[Passage shown — start]

Over the period of 1950–1985, both inward foreign investment and the reach of Nordic FDI controls grew. Nordic FDI controls also diversified considerably. Except for Denmark, the Nordic countries regularly updated their investment regulations, often adding to their objectives. Resource nationalism mostly gave way to motives based on national competitiveness and labour policy, thinking that was described by Milton Friedman as ‘we are all Keynesians now’. Norway and Sweden, especially, shifted the regulatory focus from the protection of natural resources to innovation and industrial policy. The primary source of FDI risk also changed, as multinational companies were perceived to potentially engage in asset stripping. Besides generalised Keynesian thinking, a driver was the perceived risk of domination by multinational firms, usually of US origin, as foreign investors, which was a widely shared European concern at the time [1, 21, 81].

Norway again led the way with stringent performance obligations and obligatory technology transfer from foreign to Norwegian companies as uses of the concession system diversified from the protection of natural resources to industrial policy [1, 44, 49]. The perception of investment risk shifted from foreign exploitation of natural resources to managing extraction of rents from multinational investors. Isolated calls for liberalisation of the FDI regime were thwarted, [50], and new regulation introduced [51].

[Passage shown — finish]

__Brief 1__
In the passage on Nordic FDI controls, rewrite the part that begins at the words "Norway again led" and stops after "regulation introduced [51].", putting "licensing system" in place of "concession system".
__Brief 2__
Answer these from the passage on Nordic FDI controls:
(a) Which Nordic country was the exception to regularly updating investment regulations?
(b) Who described the thinking as ‘we are all Keynesians now’?
(c) What two requirements did Norway impose?
The material that follows has no connection to the passage on Nordic FDI controls.

[Input data — start]

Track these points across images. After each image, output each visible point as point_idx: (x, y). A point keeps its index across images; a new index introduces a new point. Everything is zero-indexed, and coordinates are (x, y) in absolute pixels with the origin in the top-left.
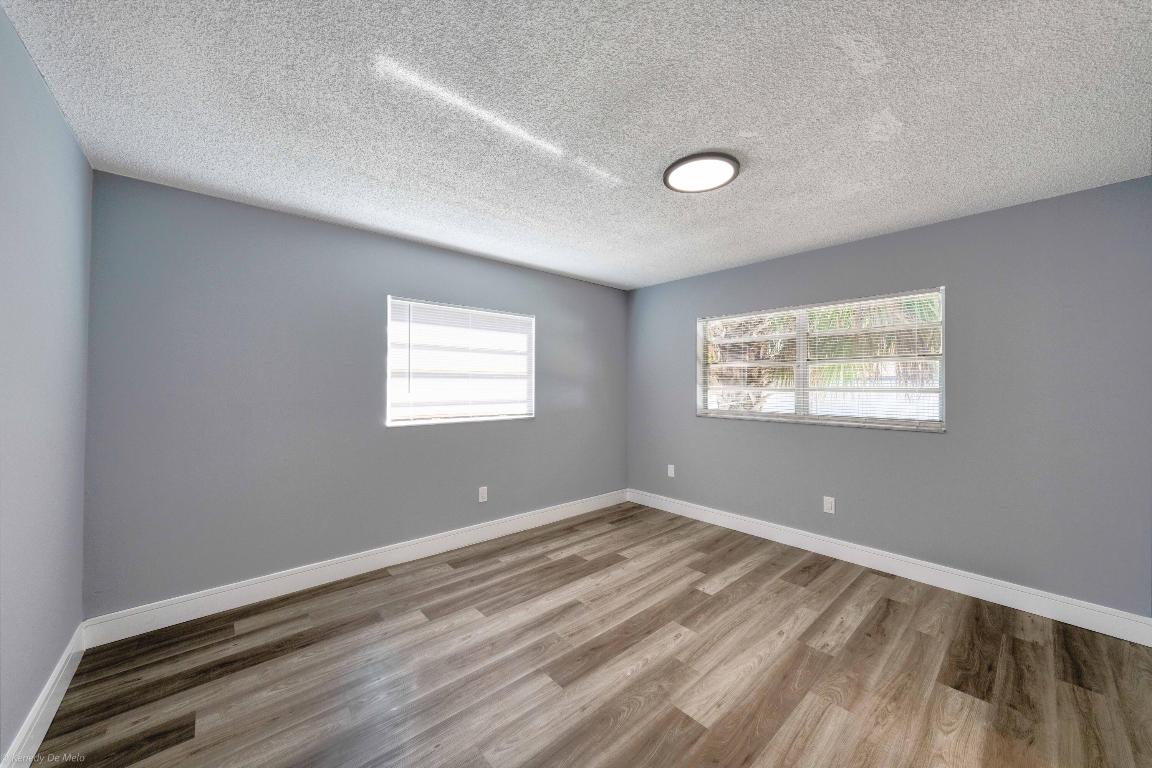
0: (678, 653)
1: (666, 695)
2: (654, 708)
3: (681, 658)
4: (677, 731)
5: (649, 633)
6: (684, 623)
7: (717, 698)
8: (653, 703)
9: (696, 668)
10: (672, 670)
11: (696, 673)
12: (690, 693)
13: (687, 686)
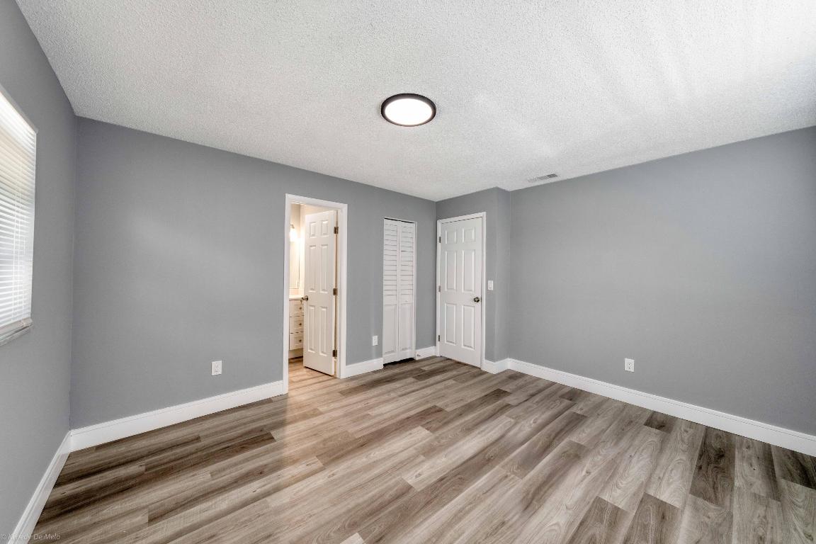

[Input data — finish]
[Input data — start]

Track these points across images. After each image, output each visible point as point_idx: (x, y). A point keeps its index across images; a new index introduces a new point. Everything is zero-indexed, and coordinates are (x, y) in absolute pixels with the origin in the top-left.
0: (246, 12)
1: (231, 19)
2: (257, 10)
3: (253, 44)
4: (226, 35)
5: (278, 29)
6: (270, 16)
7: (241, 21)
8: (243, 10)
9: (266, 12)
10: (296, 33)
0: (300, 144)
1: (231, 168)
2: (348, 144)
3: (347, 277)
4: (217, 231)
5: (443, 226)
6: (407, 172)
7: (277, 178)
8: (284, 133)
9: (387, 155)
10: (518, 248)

[Input data — finish]

__Solution 1__
Norway again led the way with stringent performance obligations and obligatory technology transfer from foreign to Norwegian companies as uses of the licensing system diversified from the protection of natural resources to industrial policy [1, 44, 49]. The perception of investment risk shifted from foreign exploitation of natural resources to managing extraction of rents from multinational investors. Isolated calls for liberalisation of the FDI regime were thwarted, [50], and new regulation introduced [51].

__Solution 2__
(a) Denmark.
(b) Milton Friedman.
(c) Stringent performance obligations and obligatory technology transfer from foreign to Norwegian companies.